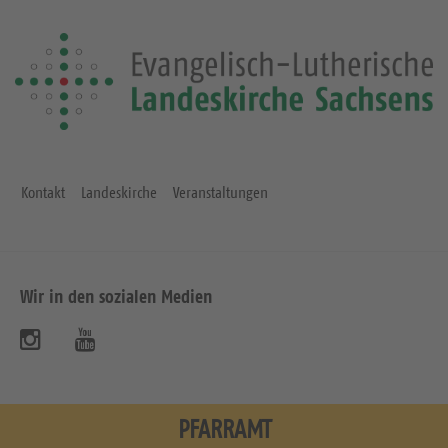
Kontakt
Landeskirche
Veranstaltungen
Wir in den sozialen Medien
B
B
e
e
s
s
PFARRAMT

○ ○ ○ ○

Work to be completed
The whole listing above must be set down again exactly, but without its images.

Result of the exercise
Kontakt
Landeskirche
Veranstaltungen
Wir in den sozialen Medien
B
B
e
e
s
s
PFARRAMT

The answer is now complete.